La Journée mondiale de la Paix, célébrée le 1er janvier, a été marquée à Maurice cette année par la traditionnelle messe organisée par l’organisation Justice et Paix. Cette année, la messe a été dite par le vicaire général du diocèse de Port-Louis, Maurice Labour, et par le père Filip à l’église St-François Xavier, à Plaine-Verte. Une façon pour l’Église catholique de faire un clin d’oeil au pape François, qui s’inspire de St-François Xavier dans le cadre de son pontificat.
Maurice Labour, citant le pape, a estimé que « la plus grande menace contre la paix est l’indifférence ». Il poursuit : « L’indifférence provoque surtout une fermeture et un désengagement qui finissent ainsi par contribuer à l’absence de paix avec Dieu, avec le prochain et avec la création. » Il a rendu un vibrant hommage aux journalistes, dont le travail d’informations contribue, selon lui, « à l’instauration de la paix dans le monde ». Il a rappelé que pas moins de 64 journalistes ont trouvé la mort dans le monde en 2015 dans l’exercice de leur fonction, comme le souligne d’ailleurs Reporters sans frontières dans son dernier bulletin.
Pour le père Labour, la paix est « l’un des biens les plus précieux de l’humanité », aussi bien au niveau familial qu’au niveau social, local ou international. « La personne vit en paix quand elle entretient des relations de dépendance et de responsabilité harmonieuses avec elle-même, avec les autres, avec la nature et avec Dieu. Je sais que je dépends des autres pour beaucoup de choses, mais que les autres aussi dépendent de moi. La famille est le premier lieu de cette interdépendance qui apporte la paix », a-t-il estimé. Selon Maurice Labour, l’indifférence a aussi bien une dimension individuelle que sociale, économique et, même, politique. Il a dénoncé une pratique qui, selon lui, gagne du terrain à Maurice et qui serait entretenue par des patrons étrangers, européens ou non. « Ces derniers sont en train d’introduire à Maurice une culture d’entreprise qui détruit un style mauricien de relations humaines dans des entreprises jadis dirigées par les Mauriciens. L’économie néolibérale est en train de se fonder de plus en plus sur une indifférence par rapport à l’humain sous prétexte d’efficacité financière », observe-t-il.
Il constate également une culture politique d’indifférence par rapport à Agaléga, « qui attend depuis 20 ans son désenclavement par une piste d’atterrissage ». De plus, a-t-il poursuivi, la coexistence pacifique « cache une culture d’indifférence par rapport à une connaissance réelle et profonde des autres religions de notre arc-en-ciel ». Il continue : « Reconnaissons que la vraie rencontre interreligieuse reste difficile à Maurice. Les soupçons, les calculs et la méfiance demeurent, malgré les bonnes intentions, ventilées dans l’espace de prières interreligieuses dans les messes de fin d’année ou à l’occasion de fêtes religieuses », soutient-il.
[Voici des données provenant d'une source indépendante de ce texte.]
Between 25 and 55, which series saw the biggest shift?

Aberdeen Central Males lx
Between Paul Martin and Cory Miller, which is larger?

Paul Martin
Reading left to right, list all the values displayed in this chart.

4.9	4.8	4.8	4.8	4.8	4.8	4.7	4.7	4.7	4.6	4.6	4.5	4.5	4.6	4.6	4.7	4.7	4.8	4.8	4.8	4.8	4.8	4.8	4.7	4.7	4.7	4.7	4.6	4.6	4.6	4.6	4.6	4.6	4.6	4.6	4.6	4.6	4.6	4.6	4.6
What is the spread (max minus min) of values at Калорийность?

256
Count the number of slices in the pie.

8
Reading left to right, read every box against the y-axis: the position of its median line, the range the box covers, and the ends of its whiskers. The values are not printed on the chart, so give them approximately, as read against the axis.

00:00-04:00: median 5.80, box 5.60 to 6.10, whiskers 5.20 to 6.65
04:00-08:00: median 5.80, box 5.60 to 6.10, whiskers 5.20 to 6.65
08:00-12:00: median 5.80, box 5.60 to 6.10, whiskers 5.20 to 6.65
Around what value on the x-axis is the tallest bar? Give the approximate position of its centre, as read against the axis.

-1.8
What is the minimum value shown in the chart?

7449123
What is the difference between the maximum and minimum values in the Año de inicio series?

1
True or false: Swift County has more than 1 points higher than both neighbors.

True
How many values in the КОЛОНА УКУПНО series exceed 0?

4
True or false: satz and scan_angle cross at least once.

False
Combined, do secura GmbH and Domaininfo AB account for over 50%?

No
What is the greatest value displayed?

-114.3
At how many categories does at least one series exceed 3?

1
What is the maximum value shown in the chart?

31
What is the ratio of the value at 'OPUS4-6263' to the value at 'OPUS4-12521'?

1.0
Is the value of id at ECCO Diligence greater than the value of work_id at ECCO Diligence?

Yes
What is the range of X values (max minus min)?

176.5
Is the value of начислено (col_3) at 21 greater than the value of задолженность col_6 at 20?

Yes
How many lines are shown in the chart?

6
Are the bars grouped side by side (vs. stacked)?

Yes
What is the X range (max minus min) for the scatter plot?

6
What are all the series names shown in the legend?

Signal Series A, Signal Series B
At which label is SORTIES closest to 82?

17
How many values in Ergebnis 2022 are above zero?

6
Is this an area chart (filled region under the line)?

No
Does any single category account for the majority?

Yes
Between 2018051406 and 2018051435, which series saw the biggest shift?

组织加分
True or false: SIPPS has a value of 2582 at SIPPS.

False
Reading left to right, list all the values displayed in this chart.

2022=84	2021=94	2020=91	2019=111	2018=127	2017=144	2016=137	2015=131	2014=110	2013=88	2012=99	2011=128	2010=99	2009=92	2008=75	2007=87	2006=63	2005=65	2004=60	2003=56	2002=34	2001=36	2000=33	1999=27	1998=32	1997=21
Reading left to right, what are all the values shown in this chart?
Face à la « globalisation de l’indifférence », souligne Maurice Labour, le pape propose de promouvoir une culture de solidarité, de miséricorde et de compassion. « La paix sera le fruit cueilli sur l’arbre de la miséricorde et de la solidarité. Tout le monde doit être partie prenante de ce cheminement, notamment les jeunes et les parents, les chefs d’entreprise et les décideurs politiques, les journalistes, les enseignants et éducateurs, les prêtres et les missionnaires. » Un autre obstacle à la paix est, selon lui, la résignation. « La résignation vient du constat de la fragilité de nos moyens par rapport au mal pernicieux qui resurgit, qui se réinvente comme ces antibiotiques mutants qui trouvent toujours la parade devant nos médicaments ultra-performants. Et la résignation mène à l’indifférence et l’indifférence, à son tour, mène à la guerre froide ou chaude. Devant la tentation de nous résigner, le pape prend le parti d’espérer dans les capacités humaines à trouver des solutions et de les appliquer », insiste le père Labour.